What follows is one of my scrapes without using Sidekiq, which works fine, but the main problem is, a couple of scrapes like this makes the page loads very slowly.

#my controller
doc = Nokogiri::HTML(open("http://www.example.com"))
@head = {}
doc.xpath('//div[5]/h3/a').each do |link|
@head[link.text.strip] = link['href']
end

#my view
<% if @head %>
<% @head.each do |key, value| %>
<a href="<%= "#{value}" %>" target='_blank'><%= "#{key}" %></a><% end %>
<% end %>

What follows is my attempt to use Sidekiq:

#my controller
class HomeController < ApplicationController
HardWorker.index_async('index', 1)
end

#my hard_worker
class HardWorker
include Sidekiq::Worker
def index
doc = Nokogiri::HTML(open("http://www.example.com"))
@head = {}
doc.xpath('//div[5]/h3/a').each do |link|
@head[link.text.strip] = link['href']
end
end

#my view
the same
1

There are 1 answers

0
the Tin Man On BEST ANSWER

If you're on a *nix host, I'd recommend running a separate, non-Rails Ruby script that is allowed to talk to the database and update a summary table containing the information you need to return to clients. There is no reason to have it run inside Rails or even to load the Rails stack.

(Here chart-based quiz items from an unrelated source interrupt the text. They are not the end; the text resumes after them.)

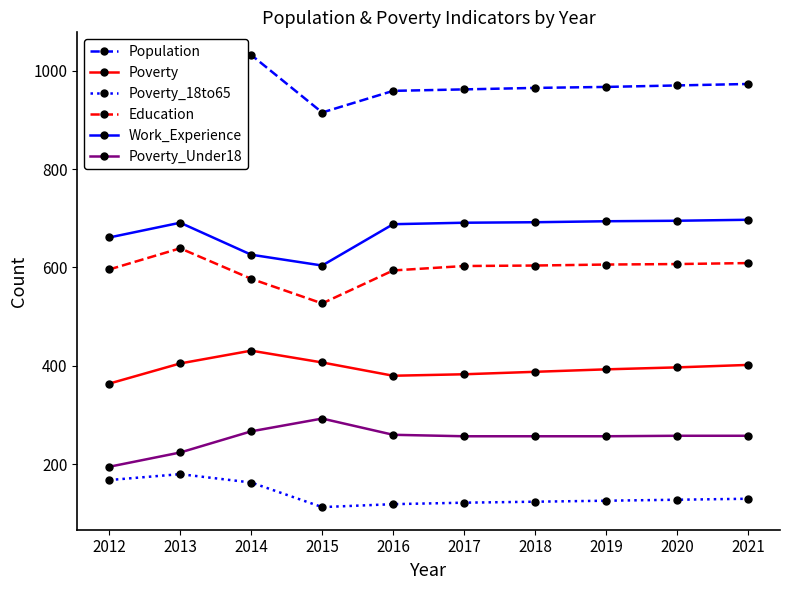

At which label is Education closest to 583?

2014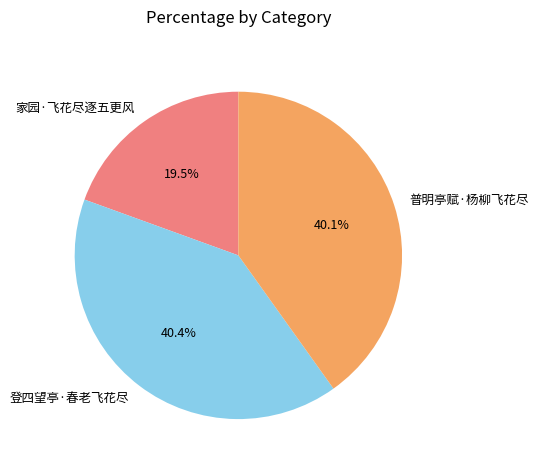

Approximately how many times larger is the value at 登四望亭·春老飞花尽 compared to 家园·飞花尽逐五更风?

2.1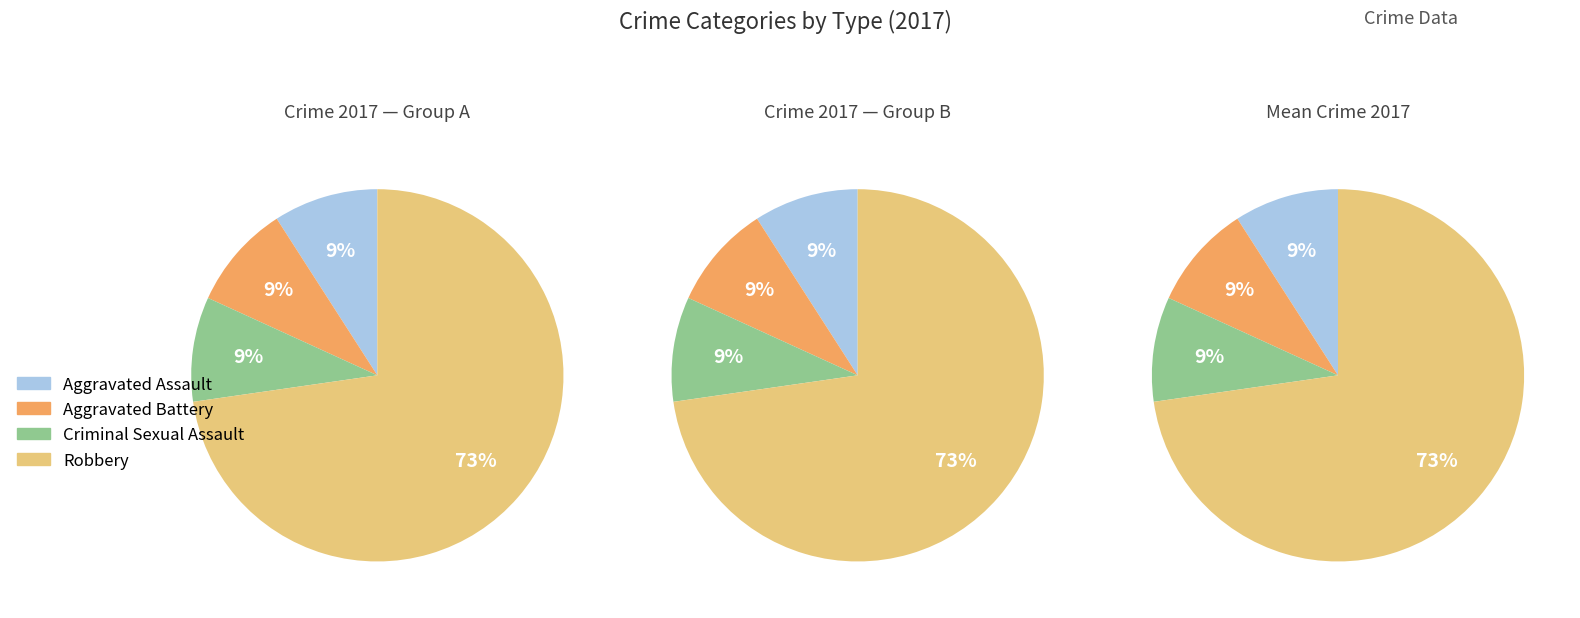

Is it true that Homicide is 0% of the pie?

True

You can use rails runner to run Ruby code:

runner runs Ruby code in the context of Rails non-interactively.

The code will have access to Active Record and will be able to use all the same Rails-like configuration and methods, it just won't load the web-side of the stack, making it much lighter-weight and faster to load.

Use cron to periodically fire off that separate Ruby script, loop through a table, or YAML file, containing the URLs to process and then insert the results.